Tuesday, 14 May 2024
Adjournment
Community safety
Community safety
Ellen SANDELL (Melbourne) (19:22): (657) My adjournment today is for the Premier. The action I seek is for the government to ensure the safety and rights of protesters at university encampments for Palestine. Over the last few weeks thousands of students have set up tents at campuses around the world to show solidarity for the people of Palestine and call for an end to the atrocities being inflicted on them by the Israeli military. I recently visited the University of Melbourne encampment. Students from a wide range of backgrounds, including Muslim and Jewish students, welcomed us to a peaceful and uplifting environment. They had organised food stations, tea stations and first aid areas. I saw how students organised themselves so that they could still study and get their assignments in while others organised safe spaces for regular prayers and spaces for staff and students to engage in dialogue about what is happening in Palestine. When people from outside the university turned up to deliberately antagonise and intimidate the protesters, the students peacefully held their ground and refused to engage.
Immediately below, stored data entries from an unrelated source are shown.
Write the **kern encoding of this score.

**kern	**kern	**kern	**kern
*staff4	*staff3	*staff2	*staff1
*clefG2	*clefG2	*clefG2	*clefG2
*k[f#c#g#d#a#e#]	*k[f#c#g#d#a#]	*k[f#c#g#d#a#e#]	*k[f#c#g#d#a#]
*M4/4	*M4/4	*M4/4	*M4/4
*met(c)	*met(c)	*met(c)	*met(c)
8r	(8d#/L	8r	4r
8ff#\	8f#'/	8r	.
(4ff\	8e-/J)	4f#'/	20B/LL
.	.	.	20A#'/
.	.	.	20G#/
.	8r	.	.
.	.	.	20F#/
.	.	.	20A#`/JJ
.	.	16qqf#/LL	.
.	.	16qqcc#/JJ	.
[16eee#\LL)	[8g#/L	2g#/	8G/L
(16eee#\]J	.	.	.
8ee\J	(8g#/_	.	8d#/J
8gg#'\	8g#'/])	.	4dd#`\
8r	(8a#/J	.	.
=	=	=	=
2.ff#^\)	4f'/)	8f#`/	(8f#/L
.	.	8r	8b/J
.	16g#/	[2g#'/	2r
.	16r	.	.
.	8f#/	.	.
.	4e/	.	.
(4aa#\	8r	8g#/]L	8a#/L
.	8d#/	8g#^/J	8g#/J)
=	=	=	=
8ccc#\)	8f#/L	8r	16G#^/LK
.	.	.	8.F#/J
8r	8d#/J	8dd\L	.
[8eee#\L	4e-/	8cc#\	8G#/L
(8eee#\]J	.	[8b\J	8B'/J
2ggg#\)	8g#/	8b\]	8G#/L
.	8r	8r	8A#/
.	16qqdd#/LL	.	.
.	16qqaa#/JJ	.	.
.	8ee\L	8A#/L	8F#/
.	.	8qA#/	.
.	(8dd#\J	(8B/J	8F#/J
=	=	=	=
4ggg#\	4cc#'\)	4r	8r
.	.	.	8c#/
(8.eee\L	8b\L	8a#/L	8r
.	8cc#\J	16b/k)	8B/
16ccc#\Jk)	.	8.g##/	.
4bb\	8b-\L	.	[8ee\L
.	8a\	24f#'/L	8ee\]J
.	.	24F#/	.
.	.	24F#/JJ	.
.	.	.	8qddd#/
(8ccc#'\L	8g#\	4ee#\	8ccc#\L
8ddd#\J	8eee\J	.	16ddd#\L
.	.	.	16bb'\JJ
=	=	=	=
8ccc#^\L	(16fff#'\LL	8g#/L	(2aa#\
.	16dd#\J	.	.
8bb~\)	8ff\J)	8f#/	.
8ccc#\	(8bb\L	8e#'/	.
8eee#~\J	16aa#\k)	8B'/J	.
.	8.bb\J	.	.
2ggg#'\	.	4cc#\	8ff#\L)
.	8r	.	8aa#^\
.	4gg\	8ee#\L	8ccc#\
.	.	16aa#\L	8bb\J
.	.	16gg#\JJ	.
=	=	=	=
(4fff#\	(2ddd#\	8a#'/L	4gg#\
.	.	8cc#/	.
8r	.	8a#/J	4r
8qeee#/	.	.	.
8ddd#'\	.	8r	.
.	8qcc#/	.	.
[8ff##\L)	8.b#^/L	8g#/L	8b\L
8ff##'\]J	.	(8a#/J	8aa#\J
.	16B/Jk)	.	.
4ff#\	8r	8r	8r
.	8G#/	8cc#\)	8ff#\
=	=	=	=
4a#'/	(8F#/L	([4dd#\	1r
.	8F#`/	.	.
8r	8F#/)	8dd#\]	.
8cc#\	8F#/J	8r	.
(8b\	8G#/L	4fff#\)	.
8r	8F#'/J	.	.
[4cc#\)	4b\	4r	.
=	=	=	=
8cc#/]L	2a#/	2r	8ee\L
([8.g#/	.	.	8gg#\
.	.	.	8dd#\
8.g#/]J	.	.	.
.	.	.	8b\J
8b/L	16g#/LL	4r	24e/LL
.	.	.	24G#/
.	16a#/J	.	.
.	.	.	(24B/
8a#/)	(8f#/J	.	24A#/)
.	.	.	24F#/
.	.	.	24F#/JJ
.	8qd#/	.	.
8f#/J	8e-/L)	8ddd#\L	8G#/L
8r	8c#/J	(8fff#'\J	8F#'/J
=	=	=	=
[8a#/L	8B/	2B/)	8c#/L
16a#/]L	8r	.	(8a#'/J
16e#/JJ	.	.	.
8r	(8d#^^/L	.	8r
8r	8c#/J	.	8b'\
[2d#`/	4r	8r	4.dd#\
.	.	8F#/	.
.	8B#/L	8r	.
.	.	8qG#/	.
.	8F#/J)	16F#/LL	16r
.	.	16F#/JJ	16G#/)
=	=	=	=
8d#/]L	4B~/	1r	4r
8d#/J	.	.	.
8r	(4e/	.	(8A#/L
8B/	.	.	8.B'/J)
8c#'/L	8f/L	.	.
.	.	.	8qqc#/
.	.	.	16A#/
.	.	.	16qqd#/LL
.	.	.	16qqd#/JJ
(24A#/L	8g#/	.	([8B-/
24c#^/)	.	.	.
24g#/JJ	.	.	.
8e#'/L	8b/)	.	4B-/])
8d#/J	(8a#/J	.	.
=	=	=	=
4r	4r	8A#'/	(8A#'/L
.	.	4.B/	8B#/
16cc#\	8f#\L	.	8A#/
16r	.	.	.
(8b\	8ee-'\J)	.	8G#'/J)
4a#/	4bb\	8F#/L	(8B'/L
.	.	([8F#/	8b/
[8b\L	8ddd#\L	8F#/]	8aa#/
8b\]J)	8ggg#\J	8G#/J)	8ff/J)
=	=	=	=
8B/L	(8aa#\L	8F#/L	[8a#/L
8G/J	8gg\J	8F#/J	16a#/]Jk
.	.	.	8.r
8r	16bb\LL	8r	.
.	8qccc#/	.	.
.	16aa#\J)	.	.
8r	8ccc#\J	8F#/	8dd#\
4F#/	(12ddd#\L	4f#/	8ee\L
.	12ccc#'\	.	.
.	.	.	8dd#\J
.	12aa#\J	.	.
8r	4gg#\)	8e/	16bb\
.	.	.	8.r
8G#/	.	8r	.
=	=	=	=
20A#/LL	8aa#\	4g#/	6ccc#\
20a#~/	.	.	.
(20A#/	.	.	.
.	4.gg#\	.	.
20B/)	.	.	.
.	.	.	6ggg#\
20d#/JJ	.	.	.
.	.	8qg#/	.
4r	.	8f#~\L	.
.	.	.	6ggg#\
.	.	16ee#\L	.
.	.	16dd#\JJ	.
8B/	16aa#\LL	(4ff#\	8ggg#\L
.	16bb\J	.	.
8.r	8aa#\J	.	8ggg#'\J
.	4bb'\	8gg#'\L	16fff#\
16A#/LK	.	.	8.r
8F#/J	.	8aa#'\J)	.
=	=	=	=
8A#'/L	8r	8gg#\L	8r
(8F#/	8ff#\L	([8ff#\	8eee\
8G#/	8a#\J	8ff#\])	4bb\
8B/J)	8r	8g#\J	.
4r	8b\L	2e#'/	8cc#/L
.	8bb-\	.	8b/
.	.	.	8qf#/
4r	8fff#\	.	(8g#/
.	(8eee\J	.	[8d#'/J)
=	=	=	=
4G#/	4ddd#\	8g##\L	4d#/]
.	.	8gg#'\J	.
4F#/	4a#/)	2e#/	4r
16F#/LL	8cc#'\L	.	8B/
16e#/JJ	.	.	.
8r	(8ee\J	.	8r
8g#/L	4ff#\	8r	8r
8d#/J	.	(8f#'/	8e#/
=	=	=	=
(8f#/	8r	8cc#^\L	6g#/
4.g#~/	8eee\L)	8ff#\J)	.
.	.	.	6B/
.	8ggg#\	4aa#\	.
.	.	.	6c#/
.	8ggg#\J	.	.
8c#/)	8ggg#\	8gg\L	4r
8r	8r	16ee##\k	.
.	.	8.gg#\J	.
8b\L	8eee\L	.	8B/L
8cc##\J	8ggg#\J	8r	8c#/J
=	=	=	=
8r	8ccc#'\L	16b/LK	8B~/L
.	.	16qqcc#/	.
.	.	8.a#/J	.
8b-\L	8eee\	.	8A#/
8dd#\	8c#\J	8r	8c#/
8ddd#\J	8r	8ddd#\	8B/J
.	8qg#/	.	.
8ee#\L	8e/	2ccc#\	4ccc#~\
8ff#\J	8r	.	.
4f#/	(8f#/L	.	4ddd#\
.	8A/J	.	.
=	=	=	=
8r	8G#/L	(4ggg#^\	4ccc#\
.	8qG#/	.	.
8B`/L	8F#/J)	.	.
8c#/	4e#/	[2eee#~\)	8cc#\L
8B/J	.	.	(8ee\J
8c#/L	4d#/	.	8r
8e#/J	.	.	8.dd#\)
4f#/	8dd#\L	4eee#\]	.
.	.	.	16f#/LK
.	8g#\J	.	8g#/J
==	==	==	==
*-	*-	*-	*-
These students and staff, like so many of us, have been utterly horrified by watching what is unfolding in Gaza. They want their universities to divest from their partnerships with weapons manufacturers. Their message for the Victorian Labor government is also clear: end your complicity in Israel’s brutal attacks on Palestine. This Labor government in Victoria has signed an MOU with the Israeli Ministry of Defense – actively signed that MOU. If that was not bad enough, Labor in Victoria has given taxpayer dollars to Elbit Systems, an Israeli weapons manufacturer whose drone killed an Australian aid worker in Gaza and whose equipment has murdered literally tens of thousands of innocent Palestinians, including tens of thousands of innocent children. Let us be clear here: with these decisions Labor is choosing a side, and it is not the side of the tens of thousands of innocent Palestinians who are being killed.
Like millions of students before them, these brave students are standing up and using the tools available to them – their voices and their bodies – to say, ‘No. No, not in our name.’ And make no mistake, protests like this change the course of history. It was student protests that changed the course of the Vietnam War and helped lend international pressure to end apartheid in South Africa. Today students on campus are changing history before our eyes, yet disappointingly we have seen agitators turn up at these peaceful protests at all hours of day and night to cause violence, including people armed with bats and bottles and fire extinguishers. The government must work with universities and the police to ensure that peaceful protest and free speech on campus is allowed to exist. Labor might want to sweep these students’ message under the carpet, but students’ voices will continue to be heard.